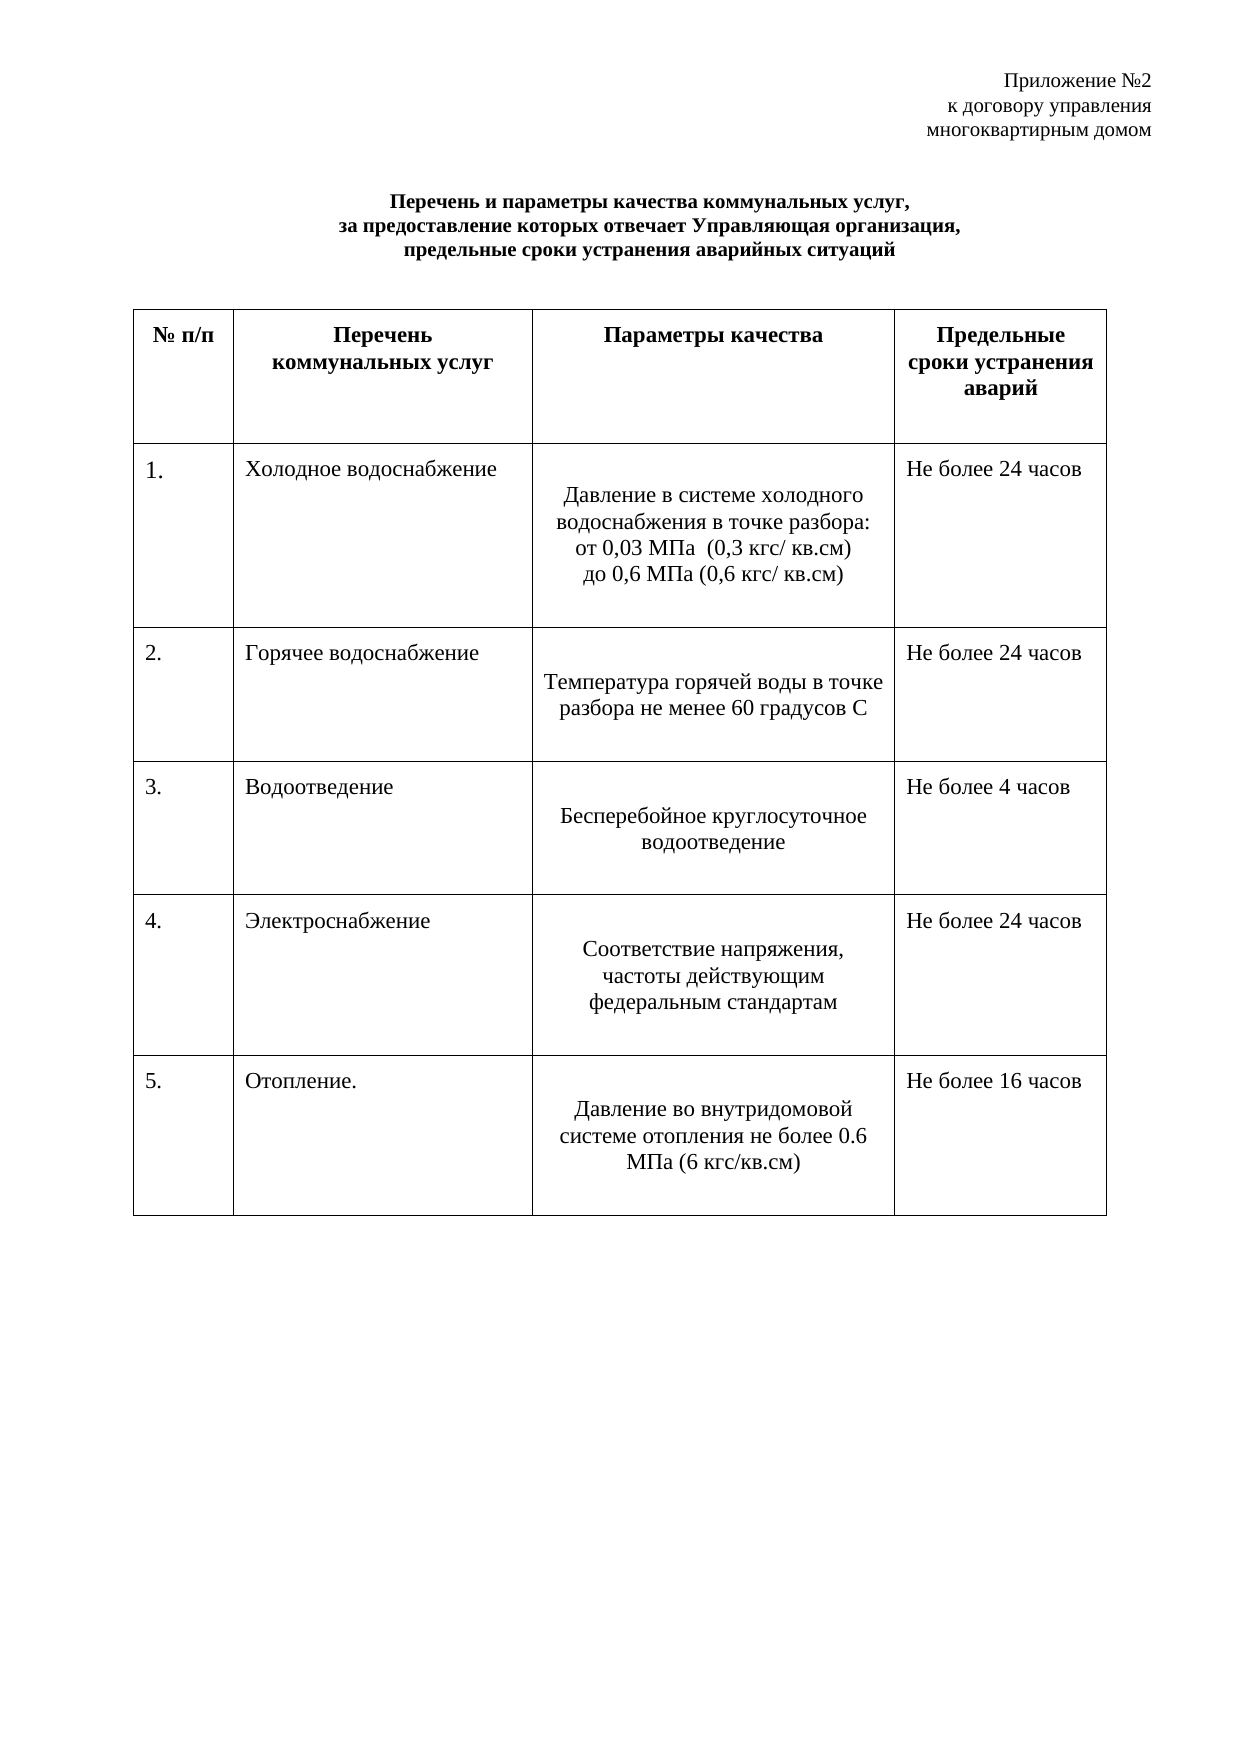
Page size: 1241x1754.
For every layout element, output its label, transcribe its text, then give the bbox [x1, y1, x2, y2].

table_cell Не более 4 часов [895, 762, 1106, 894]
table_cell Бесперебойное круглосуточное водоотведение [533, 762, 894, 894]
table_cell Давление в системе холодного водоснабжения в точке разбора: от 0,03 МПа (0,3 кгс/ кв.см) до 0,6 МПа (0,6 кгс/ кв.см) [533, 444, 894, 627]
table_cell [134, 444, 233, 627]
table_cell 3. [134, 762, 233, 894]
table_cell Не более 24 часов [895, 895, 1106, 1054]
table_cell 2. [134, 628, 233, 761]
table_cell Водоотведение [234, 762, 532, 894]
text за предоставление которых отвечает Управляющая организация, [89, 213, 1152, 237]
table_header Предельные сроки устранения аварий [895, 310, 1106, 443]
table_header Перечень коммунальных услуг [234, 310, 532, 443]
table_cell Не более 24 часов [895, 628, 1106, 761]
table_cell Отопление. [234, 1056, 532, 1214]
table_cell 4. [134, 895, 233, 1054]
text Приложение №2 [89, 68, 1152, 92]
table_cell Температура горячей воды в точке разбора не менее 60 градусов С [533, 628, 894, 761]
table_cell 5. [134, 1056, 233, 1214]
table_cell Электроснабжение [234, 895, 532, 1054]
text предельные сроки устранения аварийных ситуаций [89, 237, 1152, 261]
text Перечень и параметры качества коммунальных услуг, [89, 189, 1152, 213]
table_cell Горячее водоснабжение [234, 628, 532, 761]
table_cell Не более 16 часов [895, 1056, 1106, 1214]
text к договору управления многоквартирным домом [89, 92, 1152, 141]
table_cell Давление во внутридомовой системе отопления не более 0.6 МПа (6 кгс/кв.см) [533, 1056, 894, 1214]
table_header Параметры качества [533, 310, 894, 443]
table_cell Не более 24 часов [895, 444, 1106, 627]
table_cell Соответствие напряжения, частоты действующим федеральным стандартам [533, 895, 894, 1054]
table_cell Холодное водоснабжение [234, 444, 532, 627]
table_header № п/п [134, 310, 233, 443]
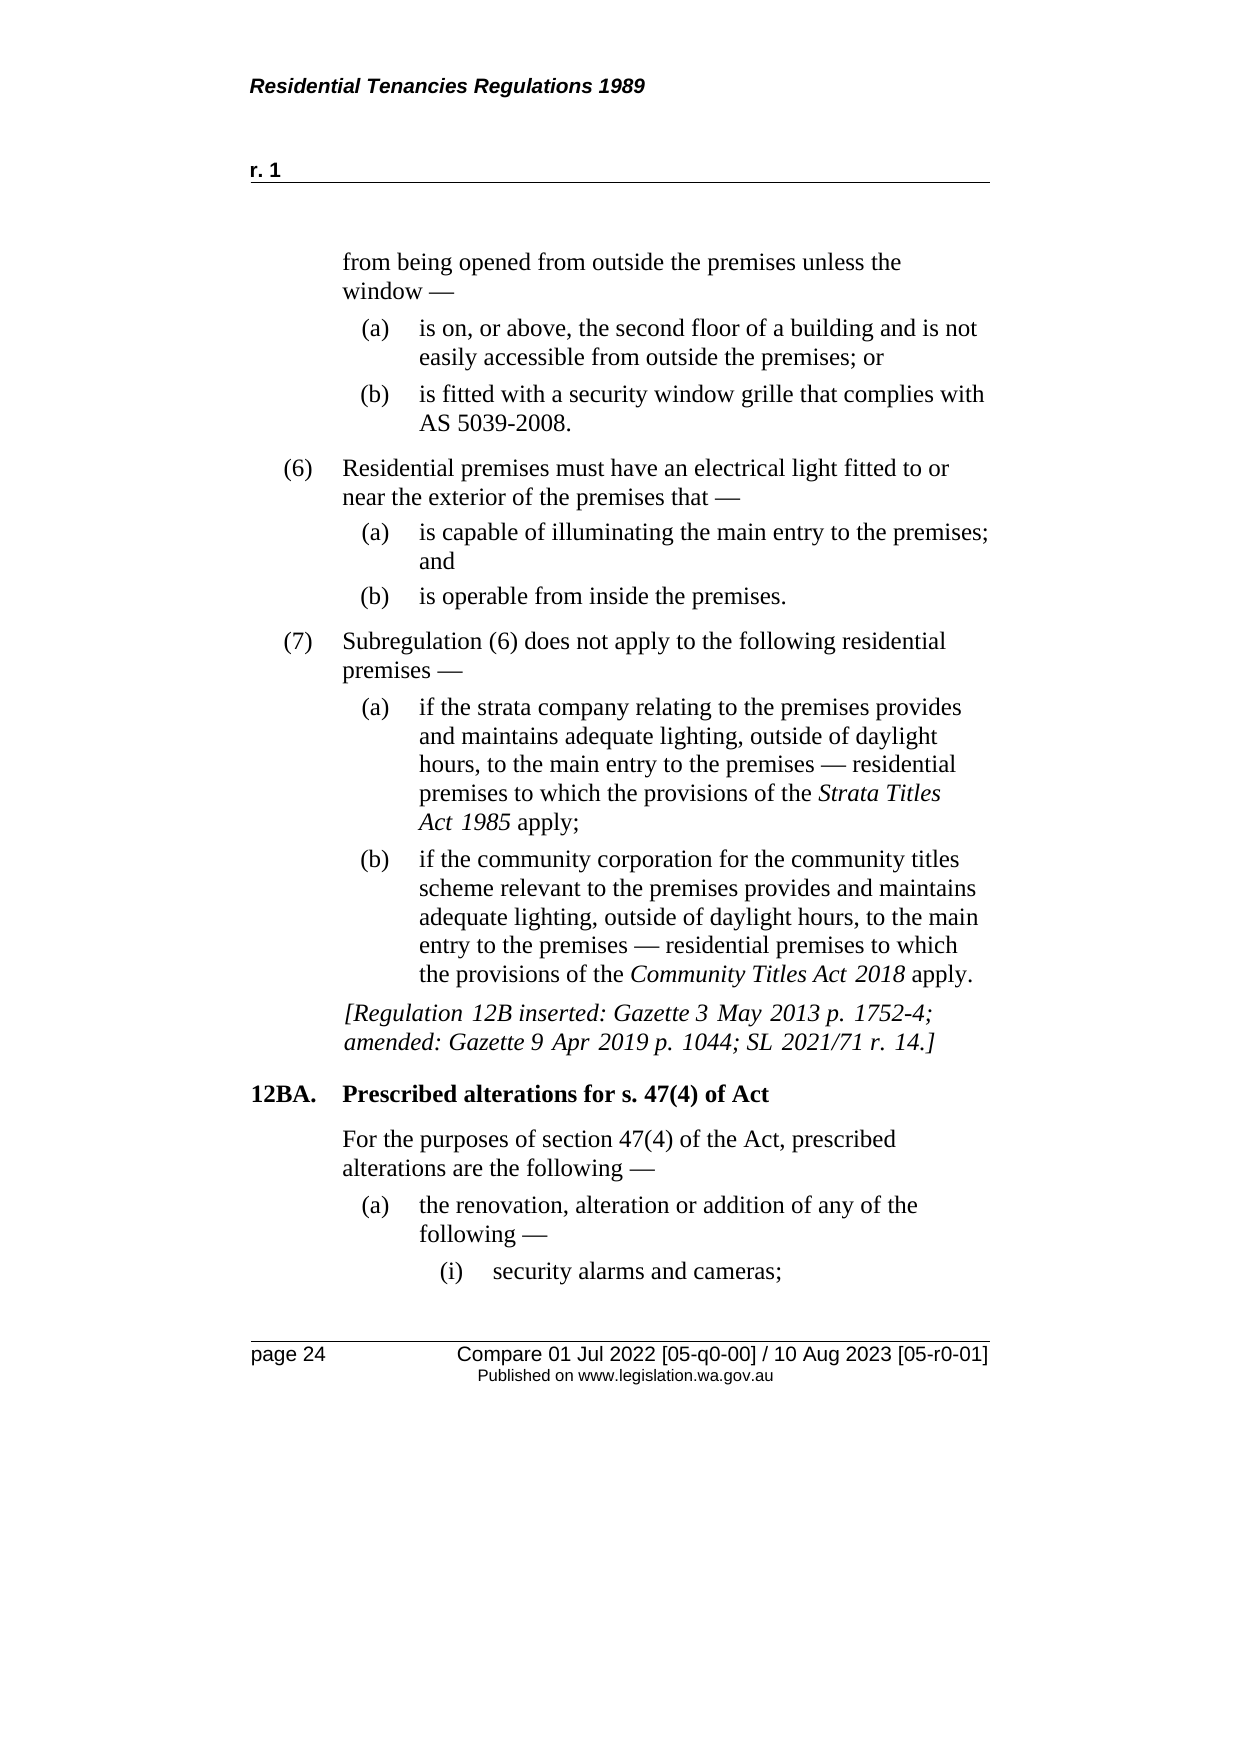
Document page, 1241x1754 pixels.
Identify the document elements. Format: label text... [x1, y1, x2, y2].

++++++

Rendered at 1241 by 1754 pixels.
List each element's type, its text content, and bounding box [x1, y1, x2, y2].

++++++

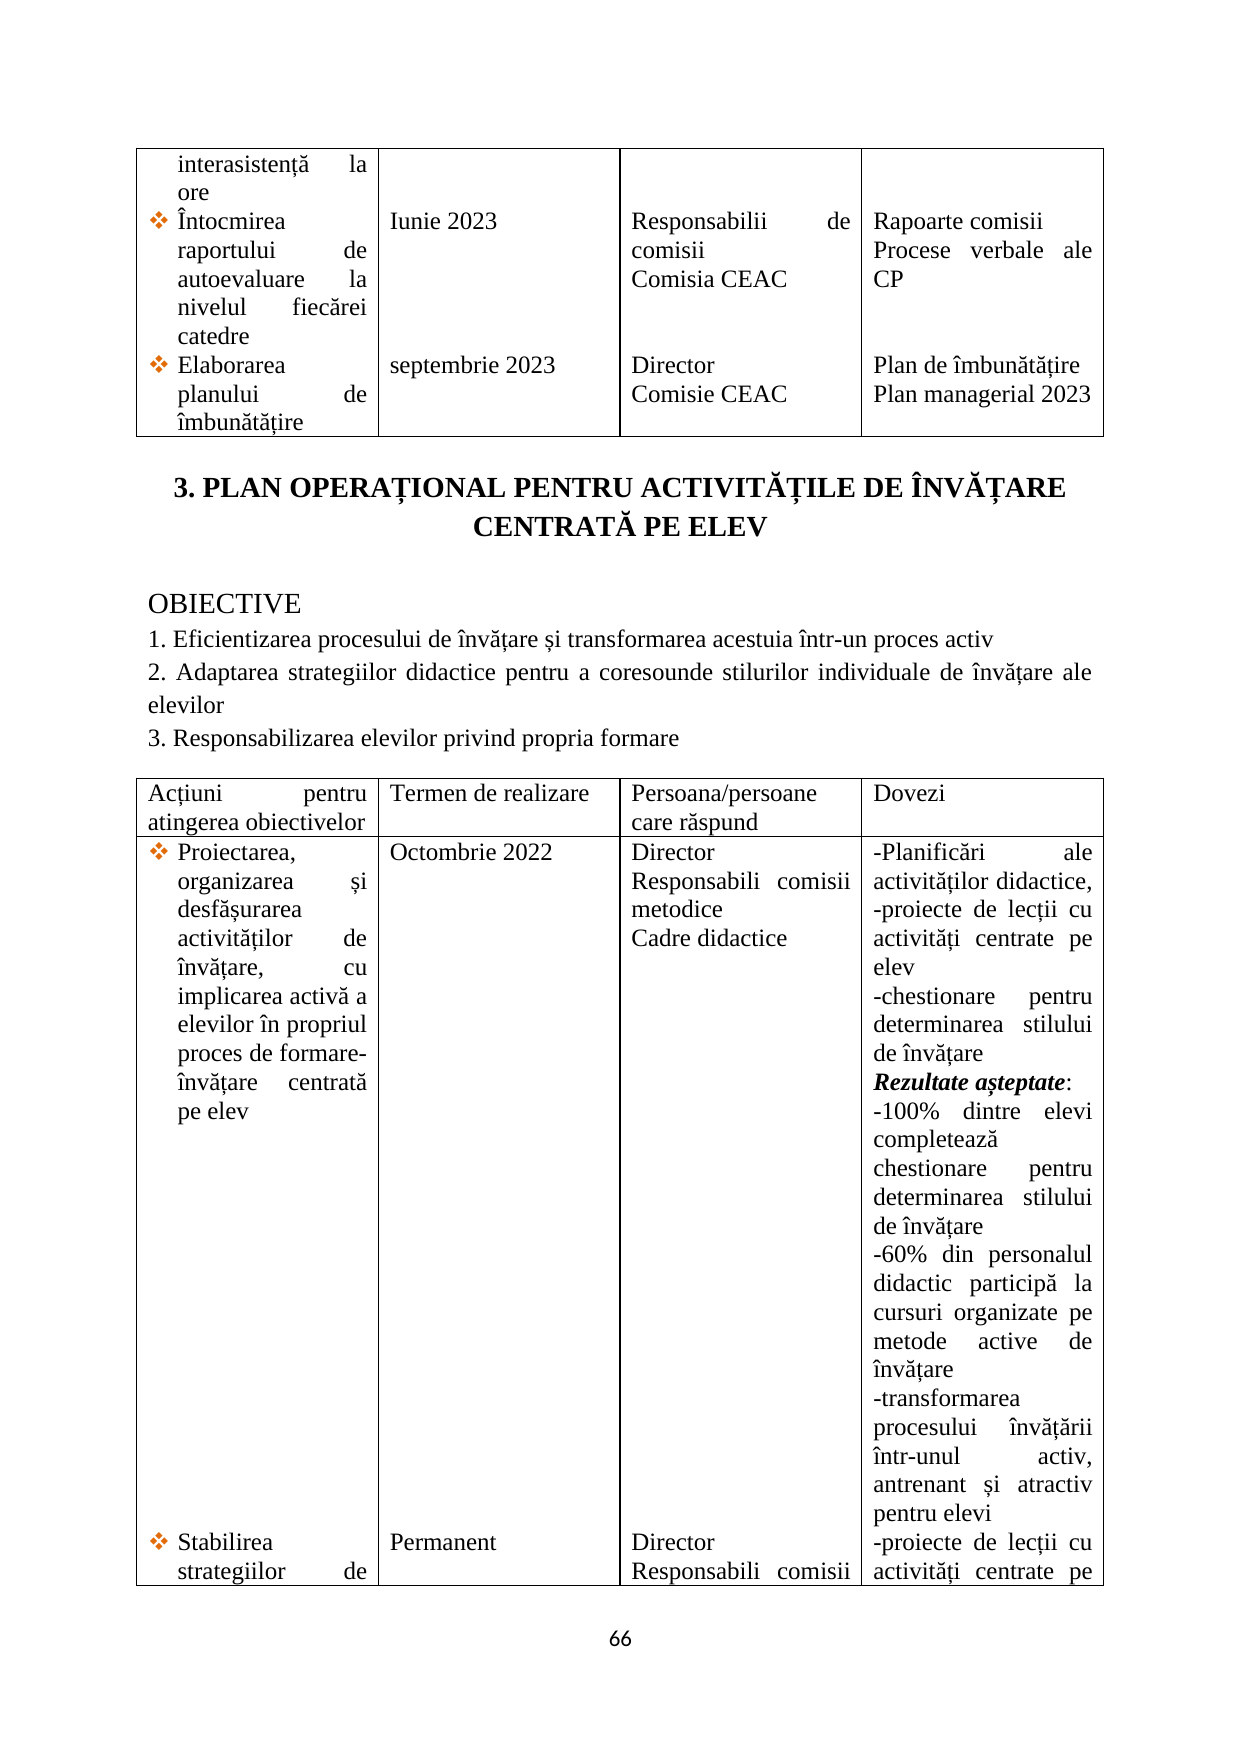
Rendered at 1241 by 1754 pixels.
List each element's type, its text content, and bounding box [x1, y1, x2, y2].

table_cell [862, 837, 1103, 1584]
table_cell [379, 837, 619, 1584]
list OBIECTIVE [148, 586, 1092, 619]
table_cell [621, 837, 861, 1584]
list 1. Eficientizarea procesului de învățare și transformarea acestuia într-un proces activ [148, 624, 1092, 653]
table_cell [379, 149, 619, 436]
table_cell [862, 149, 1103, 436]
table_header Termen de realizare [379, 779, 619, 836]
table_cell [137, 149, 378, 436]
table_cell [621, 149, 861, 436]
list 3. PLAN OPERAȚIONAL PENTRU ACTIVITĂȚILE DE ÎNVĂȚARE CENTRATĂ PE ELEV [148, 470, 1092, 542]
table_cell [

++++++

### TASK
From the listing above, restate verbatim the lines running from the one with "Page size: 1241x1754." through the one with "Document page, 1241x1754 pixels.", inclusive, but not the pictures.

### ANSWER AREA
Page size: 1241x1754.
For every layout element, output its label, transcribe its text, then give the bbox [x1, y1, x2, y2].

table_cell Не более 4 часов [895, 762, 1106, 894]
table_cell Бесперебойное круглосуточное водоотведение [533, 762, 894, 894]
table_cell Давление в системе холодного водоснабжения в точке разбора: от 0,03 МПа (0,3 кгс/ кв.см) до 0,6 МПа (0,6 кгс/ кв.см) [533, 444, 894, 627]
table_cell [134, 444, 233, 627]
table_cell 3. [134, 762, 233, 894]
table_cell Не более 24 часов [895, 895, 1106, 1054]
table_cell 2. [134, 628, 233, 761]
table_cell Водоотведение [234, 762, 532, 894]
text за предоставление которых отвечает Управляющая организация, [89, 213, 1152, 237]
table_header Предельные сроки устранения аварий [895, 310, 1106, 443]
table_header Перечень коммунальных услуг [234, 310, 532, 443]
table_cell Не более 24 часов [895, 628, 1106, 761]
table_cell Отопление. [234, 1056, 532, 1214]
table_cell 4. [134, 895, 233, 1054]
text Приложение №2 [89, 68, 1152, 92]
table_cell Температура горячей воды в точке разбора не менее 60 градусов С [533, 628, 894, 761]
table_cell 5. [134, 1056, 233, 1214]
table_cell Электроснабжение [234, 895, 532, 1054]
text предельные сроки устранения аварийных ситуаций [89, 237, 1152, 261]
text Перечень и параметры качества коммунальных услуг, [89, 189, 1152, 213]
table_cell Горячее водоснабжение [234, 628, 532, 761]
table_cell Не более 16 часов [895, 1056, 1106, 1214]
text к договору управления многоквартирным домом [89, 92, 1152, 141]
table_cell Давление во внутридомовой системе отопления не более 0.6 МПа (6 кгс/кв.см) [533, 1056, 894, 1214]
table_header Параметры качества [533, 310, 894, 443]
table_cell Не более 24 часов [895, 444, 1106, 627]
table_cell Соответствие напряжения, частоты действующим федеральным стандартам [533, 895, 894, 1054]
table_cell Холодное водоснабжение [234, 444, 532, 627]
table_header № п/п [134, 310, 233, 443]
Document page, 1241x1754 pixels.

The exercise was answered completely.